Il aura la tête au fond du trou
Plus jamais de paroles hystériques
Quitte à ensuite camoufler le tout
D'une bonne couche de mastic !
A1
Recherche Hommes d'Etat désespérément...
a posté le 07-02-2025 à 17:25
Bravo Mme Latif, vous avez tout dit. On n'a plus d'Etat, plus d'hommes et de femmes d'Etat, plus de respect des hauts commis, plus de reconnaissance de l'Etat pour ses serviteurs.
Une farce tragique dites-vous... Absolument, le roi est nu est très peu ont la lucidité pour le constater depuis maintenant six ans.
Disons que la farce avait commencé en 1974 avec un Bourguiba président à vie et les bénis oui-oui qui applaudissaient déjà... Cela avait continué avec un Ben Ali qui a tué toute vie politique et castré politiquement les hauts commis de l'Etat, et maintenant le comble... Un mab...l sad...que à tendances messianiques aux commandes...

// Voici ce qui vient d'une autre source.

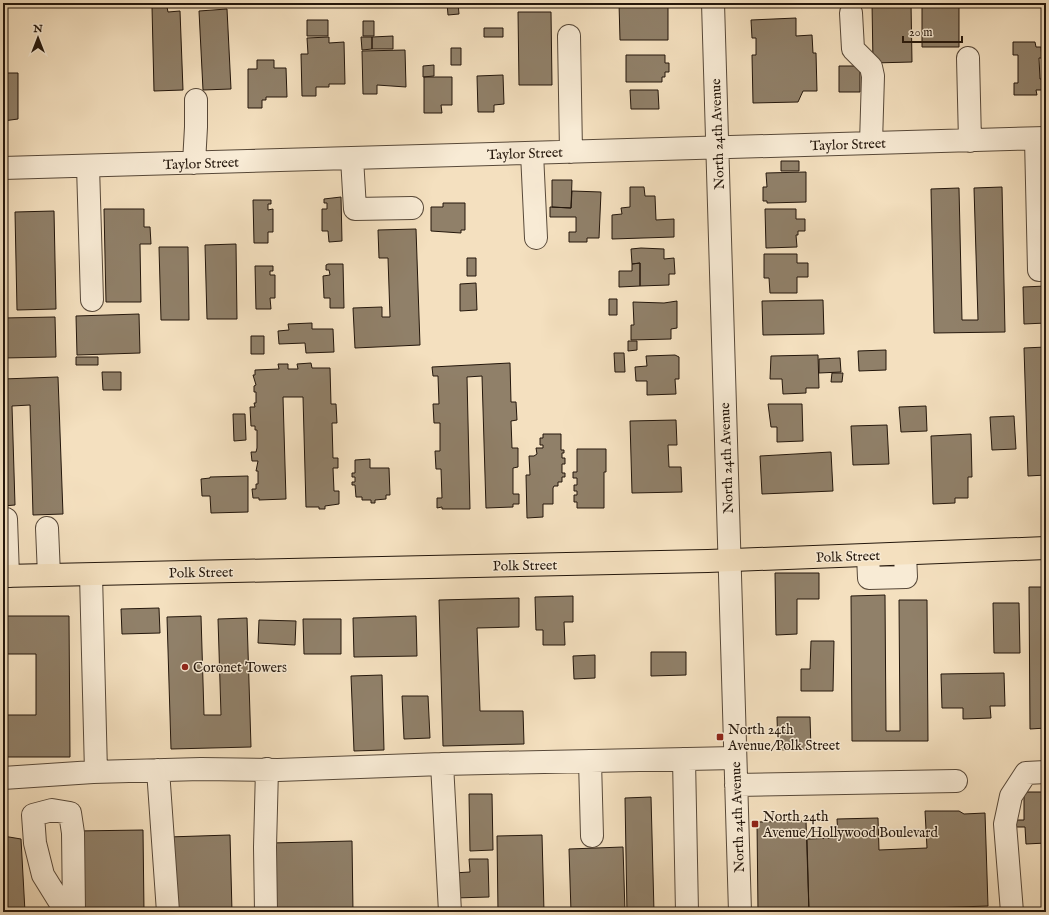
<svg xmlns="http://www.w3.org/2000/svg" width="1049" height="915" viewBox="0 0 1049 915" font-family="'IM FELL English',serif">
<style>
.building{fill:#908069;stroke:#24170c}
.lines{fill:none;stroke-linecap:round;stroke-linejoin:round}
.minor-casing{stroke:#584939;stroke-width:24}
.major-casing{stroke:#24170c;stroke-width:24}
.minor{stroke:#f8ebd5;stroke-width:22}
.major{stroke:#f4e0bf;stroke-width:22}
.poi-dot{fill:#8f2418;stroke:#f8ebd5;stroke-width:1.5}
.labels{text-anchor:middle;stroke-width:3;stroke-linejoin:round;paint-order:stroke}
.street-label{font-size:14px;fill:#24170c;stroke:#f8ebd5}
.poi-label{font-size:14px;fill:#24170c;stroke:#f8ebd5;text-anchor:start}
</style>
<rect width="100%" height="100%" fill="#f4e0bf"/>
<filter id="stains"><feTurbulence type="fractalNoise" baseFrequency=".005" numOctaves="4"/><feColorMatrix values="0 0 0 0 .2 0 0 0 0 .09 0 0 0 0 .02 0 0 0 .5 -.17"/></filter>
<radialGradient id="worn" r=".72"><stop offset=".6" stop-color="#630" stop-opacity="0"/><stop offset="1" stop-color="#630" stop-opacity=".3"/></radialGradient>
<path class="building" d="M447 3H458L459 14 448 15Z
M619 3H668V40H620Z
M872 3H911L912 62 873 63Z
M922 3H959V47H922Z
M152 7H167L168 12 180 11 183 90 154 91Z
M227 9 231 89 203 90 199 11Z
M518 12H551L552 85H519Z
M796 18V36L812 35 813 53H816L817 91H803L798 102 753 103 752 55H756V38H752L751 20Z
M307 20H328V36H307Z
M363 21H374V36H363Z
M484 28H503V37H484Z
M393 36V49H372V37Z
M329 37V43L344 42 345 84H329V87H316V96H302L301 54H308L307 38Z
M361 37H372V49L362 50Z
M1013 42H1035L1036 47H1041L1042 58H1039L1040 79H1042V90H1036L1037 95H1014V83H1018V55H1013Z
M451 48H461V65H451Z
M405 50 406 87 377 85V94H363L362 51Z
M626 55H665V63H669V72H665V77H662V82H626Z
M257 60H274V68H286L287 97H266V100H262V108H248V69H257Z
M434 65V76L423 77V66Z
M839 66H860V92H839Z
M3 73H18V119L3 121Z
M503 75 504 104 494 105V112H478L477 76Z
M424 77H452V105H441L442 113H424Z
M630 90H658L659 109H631Z
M781 161H799V171H781Z
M806 172V202L767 203V201H763V187H767L766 173Z
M552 180H572L571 208 552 207Z
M630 187H644L645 196H655L656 220 674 219V237L612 239V215L622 214 621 208 630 207Z
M1002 187 1005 332 934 333 931 189 959 188 962 320H978L974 188Z
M572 191 601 192 599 238H587V242H569V232H576V217H550V207L571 208Z
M341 197 342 241 329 242 328 231H322V209H327V203H324V199Z
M253 200H271V204H268V210L273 209V232H268V243H254Z
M443 203H465V230H461V233L431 231V207H443Z
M104 209H144V227H150L151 244H140L141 302H106Z
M765 209H796V219H805V231H798V235H796L797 247 766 248Z
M54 211 56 309 17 310 15 212Z
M416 229 420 345 355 348 353 308 382 307V317H390L388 258H379L378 230Z
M236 244 237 319H207L205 245Z
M159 247H188L189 320H161Z
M641 248 664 249V259L674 258 675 274H669V285L640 286V263L632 264 631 249Z
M764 254H797V263H808V277H797V293H770L769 278H764Z
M467 258H476V276H467Z
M640 263V286L619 287V271H632V264Z
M328 264H343L344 308H330V298H324L323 276 330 275 329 270H326V265Z
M255 266H273V271H270V275H275V298H270L271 309H256Z
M476 283 477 310 460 311V284Z
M1046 286V323L1024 324 1023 287Z
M609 299H617V315H609Z
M823 300 824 334 763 335 762 301Z
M677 301V328L671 329V339L631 340V325H634L633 302 664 303Z
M139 314 140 353 77 355 76 316Z
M55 317 56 357 3 358V318Z
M312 323V329H333L334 352 306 353 305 343 279 344 278 331 289 330 288 324Z
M251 336H264V354H251Z
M628 341H637V350L628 351Z
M1046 347V475L1028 476 1024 348Z
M886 350V370L859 371 858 351Z
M614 353H624L625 372H615Z
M675 355 679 357V379H675L676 394 647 395V381H636L635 367 647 366 646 356Z
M818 355 819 388H806V393L783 394 782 379H770L771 356Z
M76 357H98V365H76Z
M840 358 841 372 819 373V359Z
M311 363 312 368H330L331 404H336L337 423H332L333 458H338V468H333L334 491H339V504L325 506V509H319V507H306L303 397H283L286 499 259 500V498H253L252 489H256V484H258V471H256L258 461H252L251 452H256L257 448V430H255V426H251L250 407H255L254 403H256V392H254V386L256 385 253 375H255V370L279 369 278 364H288V369H298L297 364Z
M510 363 511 402H516L517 420 511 421 512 448H518V467L513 468V494H519V504H513V507L486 508 482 376 467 377 470 509H442V507L437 508V498H442L441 469H436L435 451H440V423H434L433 404H439L438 376H433L432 367Z
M102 372H121V390H103Z
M832 373H843L842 382H831Z
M58 377 63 514 33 515 30 405 12 406 15 505 3 506V379Z
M768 404H802L803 441 777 442V427H771Z
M926 406 927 431 901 432 899 407Z
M233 414H245L246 440 234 441Z
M1014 416 1016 449 992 450 990 417Z
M676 420 677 445H668L669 467H681L682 492 632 493 630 421Z
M887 425 889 464 853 465 851 426Z
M543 434H561V450H564V453H562V458H565V464H562V473H565V477H562V482H558V486H554L553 488V504H543V517L527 518 526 475H530L529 456H534L537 454 536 448H543V445H540V438H543Z
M971 434 972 477H968V498H955V503L933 504 931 436Z
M577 449H606V472H604V508H577V502H574V495H577V491H574V485H577V478H573V472H577Z
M831 452 833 491 762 494 760 456Z
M370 459V468H389L390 495H386V499L375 500V503H371V500H362V497H356L355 485H352V482H355V477H352V473H355V460Z
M248 476V512L211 513 210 496H202L201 479 210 478V477Z
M775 573H819V599H797V634L776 635Z
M1029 587H1046V728L1030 729Z
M885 595 886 731H900L899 600H927L928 741H852L851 596Z
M573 596V622H564L565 645H543V630H536L535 597Z
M519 598V627L477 628 480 711H523L524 744 443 746 439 600Z
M993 603H1019L1020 653H994Z
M159 608 160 633 122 634 121 609Z
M3 616H69L70 757H3V715H36V654H3Z
M201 616 204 715H221L218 619 247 618 251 747 171 749 167 617Z
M416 616 417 656 354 657 353 618Z
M303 619H341V654H304Z
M259 620 296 621 295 645 258 643Z
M811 641H834L833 691H801V669H810Z
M651 652H686V675L651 676Z
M595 655V678L574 679 573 656Z
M1004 673 1005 706H990L991 718 963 719V708H942L941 674Z
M382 675 384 750 354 751 351 676Z
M402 696H428L430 738 404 739Z
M777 717H810L811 749 778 750Z
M1024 792H1046V843L1026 844 1025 827H1016V820H1024Z
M469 794H492L493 850 470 851Z
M651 797 654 912H627L625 798Z
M925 811H959L964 814 985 813 988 906 809 912 807 839 838 838 837 819 878 818 879 850 927 848Z
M806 821 809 912H758L757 822Z
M143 830 144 912H78L76 831Z
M230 835 232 912H171L168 837Z
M542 835 544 912H498L497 836Z
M3 836 21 839 25 912H3Z
M352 841 353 912H272L271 843Z
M623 847 625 912H571L569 849Z
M469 859H488L489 897 454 898 453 873 470 872Z"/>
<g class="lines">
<defs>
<path id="minor" d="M713 3 740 912
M851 13 853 49 871 67 873 76 871 143
M569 36 571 152
M968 58 970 141
M1036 139 1039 270
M532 153 536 238
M352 158 355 209 412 208
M194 163 196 127V100
M88 166 92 300
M3 168 1046 138
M6 519 8 576
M47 528 49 575
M868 555 869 578 906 577 905 554
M91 575 96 772
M684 759 687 912
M590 761 592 836
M442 764 450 912
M158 770 168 912
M3 778 93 772 201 769 278 770 442 764 735 758
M736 785 956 781
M66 912 43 875 35 843 33 815 52 810 70 813 73 833 74 912
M266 912 265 847 267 769
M1012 912 1005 824 1011 796 1026 773 1046 772"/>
<path id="major" d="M3 576 708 561 1046 548"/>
</defs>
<use href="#minor" class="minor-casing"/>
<use href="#major" class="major-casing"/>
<use href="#minor" class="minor"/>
<use href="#major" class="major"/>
</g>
<g class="poi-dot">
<circle cx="185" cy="667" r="4"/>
<rect x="716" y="733" width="8" height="8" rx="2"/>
<rect x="751" y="820" width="8" height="8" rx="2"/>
</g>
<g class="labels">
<g class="street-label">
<text transform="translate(717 134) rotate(-92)" y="5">North 24th Avenue</text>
<text transform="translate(848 144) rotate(-2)" y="5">Taylor Street</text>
<text transform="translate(525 153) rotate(-2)" y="5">Taylor Street</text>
<text transform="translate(201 163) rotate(-2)" y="5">Taylor Street</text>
<text transform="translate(726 458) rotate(-92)" y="5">North 24th Avenue</text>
<text transform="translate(848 556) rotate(-2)" y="5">Polk Street</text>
<text transform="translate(525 565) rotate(-1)" y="5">Polk Street</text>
<text transform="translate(201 572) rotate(-1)" y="5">Polk Street</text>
<text transform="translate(737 817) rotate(-92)" y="5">North 24th Avenue</text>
</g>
<g class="poi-label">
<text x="193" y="672">Coronet Towers</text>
<text x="728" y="734">North 24th<tspan x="728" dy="16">Avenue/Polk Street</tspan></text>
<text x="763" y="821">North 24th<tspan x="763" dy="16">Avenue/Hollywood Boulevard</tspan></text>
</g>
</g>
<rect width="1049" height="915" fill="none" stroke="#f4e0bf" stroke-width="16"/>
<rect x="4" y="4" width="1041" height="907" fill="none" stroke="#24170c" stroke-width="2"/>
<rect x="8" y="8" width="1033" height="899" fill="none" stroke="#24170c"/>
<g transform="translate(38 38)" stroke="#f8ebd5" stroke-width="3" paint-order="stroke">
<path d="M0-3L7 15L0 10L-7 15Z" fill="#24170c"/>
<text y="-6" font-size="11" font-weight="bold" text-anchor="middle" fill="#24170c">N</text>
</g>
<path d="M903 36v6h59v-6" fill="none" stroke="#24170c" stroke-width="2"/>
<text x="909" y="36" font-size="12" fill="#24170c" stroke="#f8ebd5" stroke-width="3" paint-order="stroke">20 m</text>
<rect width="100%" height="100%" filter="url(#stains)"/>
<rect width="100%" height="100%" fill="url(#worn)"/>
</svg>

C'est une malédiction qui colle à notre chère patrie.
Chelbi
Excellent texte
a posté le 07-02-2025 à 16:54
Encore une fois, bravo madame pour ce texte surtout le passage: 'son pouvoir est pratiquement absolu mais sa responsabilité est toujours nulle'?'.

Ce qui fait mal c'est que le désastre était complètement évitable avant le 25/7 si on a laissé de coté l'aveuglement idéologique et neutraliser quelques 'fachos'?' qui guettaient la transition démocratique.
A1
Incompétences...
a posté le à 17:30
Oui, mais ces nahdhaouis (comble de l'incompétence politique) qui font tomber leur propre gouvernement dirigé par le pas si mauvais Fakhfakh, la Abir qui faisait son cirque et les Karama qui jouaient aux petits caids... Tout avait été fait pour tuer le jeune projet démocratique qui génait vraiment tout le voisinage.
Un voyage de trois jours en Egypte printemps 2021 et le tour fut joué.
Chelbi
Vous avez raison
a posté le à 21:03
Tout à fait et je suis foncièrement convaincu que le braquage arme du pouvoir n'avait rien à voir avec la médiocrité de certains parlementaires.

Il était décidé sur la base d'un désir personnel de dévorer tous les pouvoirs peut être pour copier le modèle des dictatures arabes surtout après des visites éblouissantes chez eux.